- [WORK INSTRUCTION]: No pictures in the copy. Write out the listing below exactly.

- [ENTRIES SHOWN]:
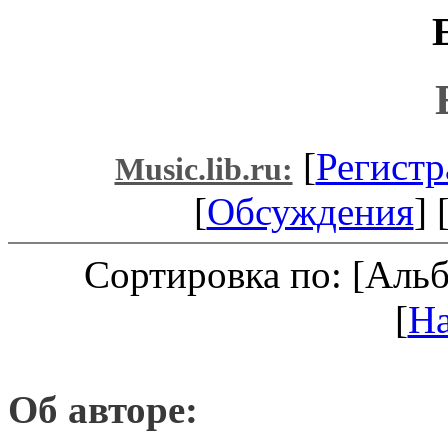
[
Регистр
Music.lib.ru:
[
Обсуждения
] 
Сортировка по: [Аль
[
Н
Об авторе:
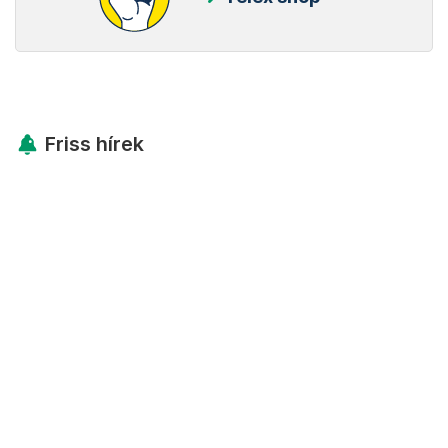
Friss hírek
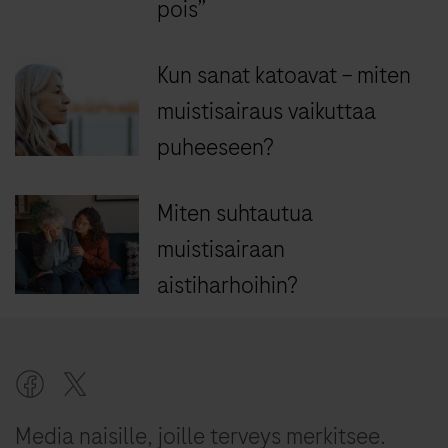
pois”
Kun sanat katoavat – miten
muistisairaus vaikuttaa
puheeseen?
Miten suhtautua
muistisairaan
aistiharhoihin?
Media naisille, joille terveys merkitsee.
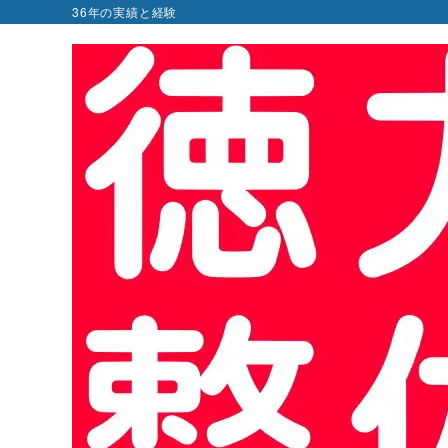
36年の実績と経験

- [ANSWER TO THE PROBLEM]:
[
Регистр
Music.lib.ru:
[
Обсуждения
] 
Сортировка по: [Аль
[
Н
Об авторе:
Friss hírek
pois”
Kun sanat katoavat – miten
muistisairaus vaikuttaa
puheeseen?
Miten suhtautua
muistisairaan
aistiharhoihin?
Media naisille, joille terveys merkitsee.
36年の実績と経験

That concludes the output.